_WORK ORDER_
What is needed is an exact copy of the lines in the entries below from the one holding "Trump's New World" through the one holding "its individual countries", pictures excluded.

_DATASET RECORDS_
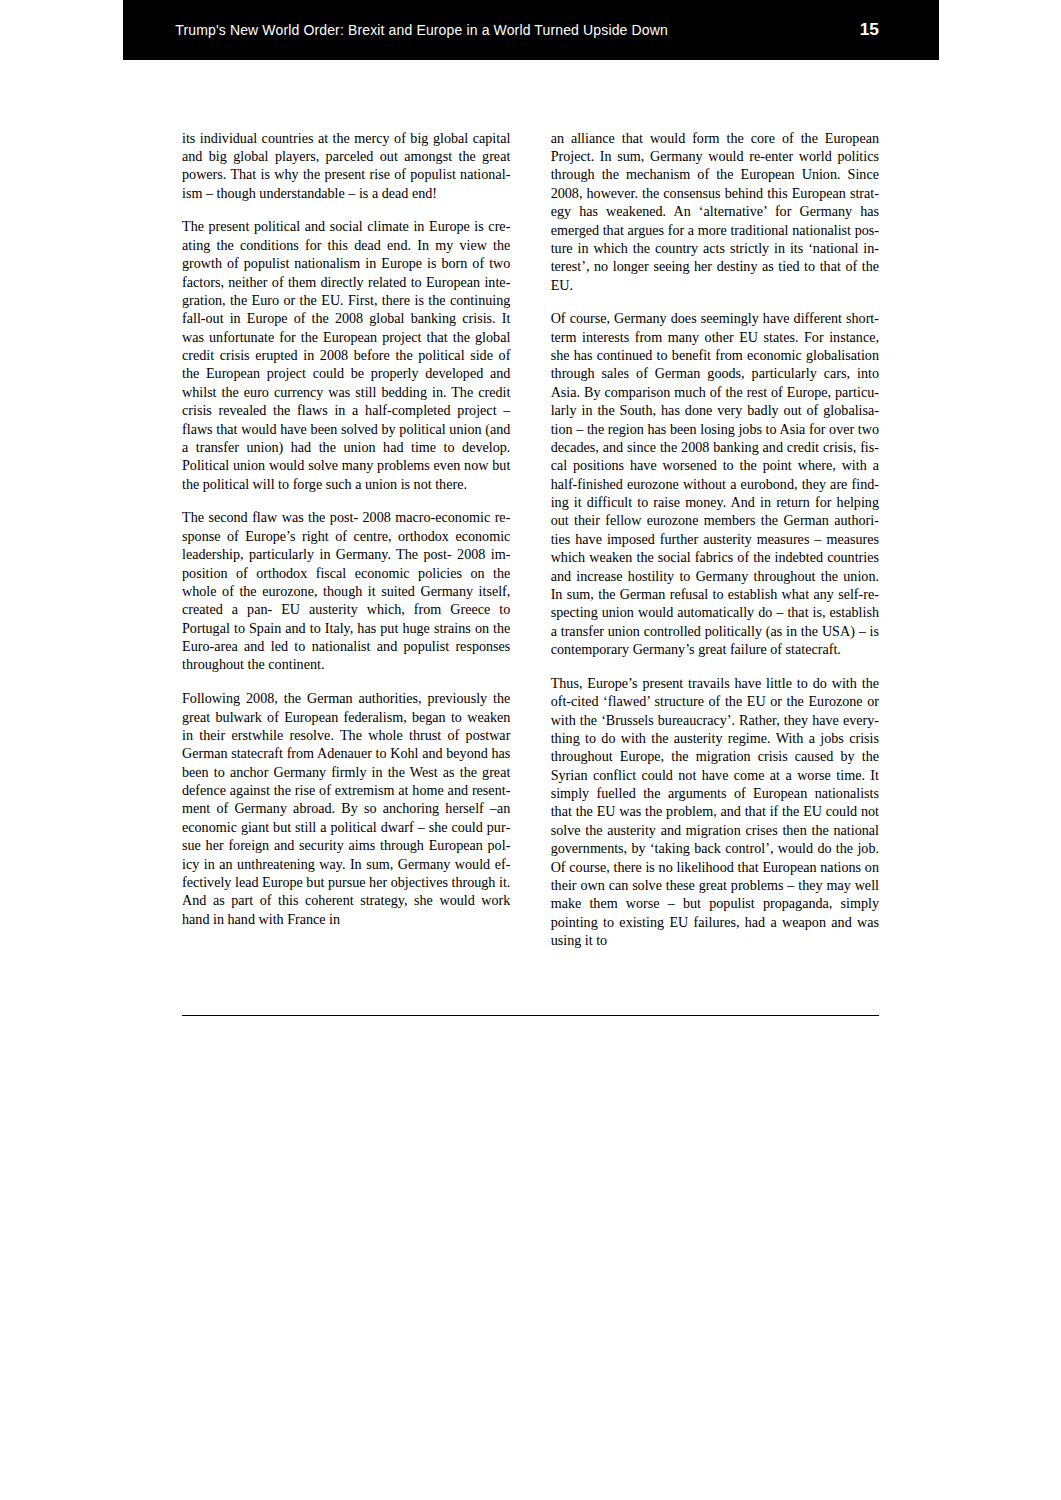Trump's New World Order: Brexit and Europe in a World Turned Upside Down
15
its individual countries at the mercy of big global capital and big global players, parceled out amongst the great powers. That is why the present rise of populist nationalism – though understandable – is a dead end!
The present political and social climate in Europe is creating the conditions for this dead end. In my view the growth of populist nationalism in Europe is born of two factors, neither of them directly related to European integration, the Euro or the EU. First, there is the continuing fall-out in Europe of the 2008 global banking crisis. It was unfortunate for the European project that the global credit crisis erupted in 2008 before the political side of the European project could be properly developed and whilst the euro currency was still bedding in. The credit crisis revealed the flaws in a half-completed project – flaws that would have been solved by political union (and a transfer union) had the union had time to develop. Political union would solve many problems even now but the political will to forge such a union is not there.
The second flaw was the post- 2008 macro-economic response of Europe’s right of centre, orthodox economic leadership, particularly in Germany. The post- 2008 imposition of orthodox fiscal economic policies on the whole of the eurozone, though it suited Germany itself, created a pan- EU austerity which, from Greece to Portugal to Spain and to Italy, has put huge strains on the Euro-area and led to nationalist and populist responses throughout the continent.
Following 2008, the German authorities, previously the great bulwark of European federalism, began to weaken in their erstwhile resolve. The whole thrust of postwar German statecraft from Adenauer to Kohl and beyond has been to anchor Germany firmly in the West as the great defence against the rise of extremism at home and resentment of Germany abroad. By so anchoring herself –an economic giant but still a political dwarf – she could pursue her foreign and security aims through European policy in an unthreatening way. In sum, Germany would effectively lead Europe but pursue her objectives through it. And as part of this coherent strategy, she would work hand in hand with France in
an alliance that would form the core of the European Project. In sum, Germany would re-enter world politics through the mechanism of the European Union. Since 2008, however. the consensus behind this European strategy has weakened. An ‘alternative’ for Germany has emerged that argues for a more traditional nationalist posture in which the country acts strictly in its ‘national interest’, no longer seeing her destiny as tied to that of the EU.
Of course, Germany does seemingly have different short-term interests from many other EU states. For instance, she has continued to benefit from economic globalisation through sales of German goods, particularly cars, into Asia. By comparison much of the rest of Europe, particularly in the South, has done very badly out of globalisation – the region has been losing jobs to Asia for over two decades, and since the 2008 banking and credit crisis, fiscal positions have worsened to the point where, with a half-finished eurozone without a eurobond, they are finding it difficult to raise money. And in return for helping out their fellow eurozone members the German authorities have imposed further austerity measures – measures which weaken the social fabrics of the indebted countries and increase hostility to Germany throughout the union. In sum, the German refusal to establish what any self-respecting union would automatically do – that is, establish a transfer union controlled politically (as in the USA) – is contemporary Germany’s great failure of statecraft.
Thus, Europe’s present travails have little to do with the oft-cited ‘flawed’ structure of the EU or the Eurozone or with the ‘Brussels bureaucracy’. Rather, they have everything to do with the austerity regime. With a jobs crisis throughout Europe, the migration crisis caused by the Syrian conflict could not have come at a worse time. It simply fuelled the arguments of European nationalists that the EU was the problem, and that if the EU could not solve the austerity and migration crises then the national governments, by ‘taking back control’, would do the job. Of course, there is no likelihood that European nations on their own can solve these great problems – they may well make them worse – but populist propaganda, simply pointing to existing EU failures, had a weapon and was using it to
---
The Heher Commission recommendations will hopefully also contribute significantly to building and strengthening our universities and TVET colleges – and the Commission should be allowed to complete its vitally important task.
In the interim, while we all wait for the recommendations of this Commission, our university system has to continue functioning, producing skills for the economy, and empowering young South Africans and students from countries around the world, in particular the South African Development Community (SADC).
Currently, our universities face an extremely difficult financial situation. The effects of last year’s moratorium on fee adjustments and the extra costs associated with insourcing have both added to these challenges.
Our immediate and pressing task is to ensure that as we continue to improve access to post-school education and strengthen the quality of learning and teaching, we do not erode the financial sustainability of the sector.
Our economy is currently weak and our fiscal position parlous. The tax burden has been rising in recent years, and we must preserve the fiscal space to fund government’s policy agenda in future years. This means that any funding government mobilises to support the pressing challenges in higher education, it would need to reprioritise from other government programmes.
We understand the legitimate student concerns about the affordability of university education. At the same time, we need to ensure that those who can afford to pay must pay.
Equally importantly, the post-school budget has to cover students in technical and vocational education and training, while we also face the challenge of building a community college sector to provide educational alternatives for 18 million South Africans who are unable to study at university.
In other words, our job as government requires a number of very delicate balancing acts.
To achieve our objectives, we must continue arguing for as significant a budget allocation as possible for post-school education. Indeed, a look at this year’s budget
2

_SOLVED EXERCISE_
Trump's New World Order: Brexit and Europe in a World Turned Upside Down
15
its individual countries at the mercy of big global capital and big global players, parceled out amongst the great powers. That is why the present rise of populist nationalism – though understandable – is a dead end!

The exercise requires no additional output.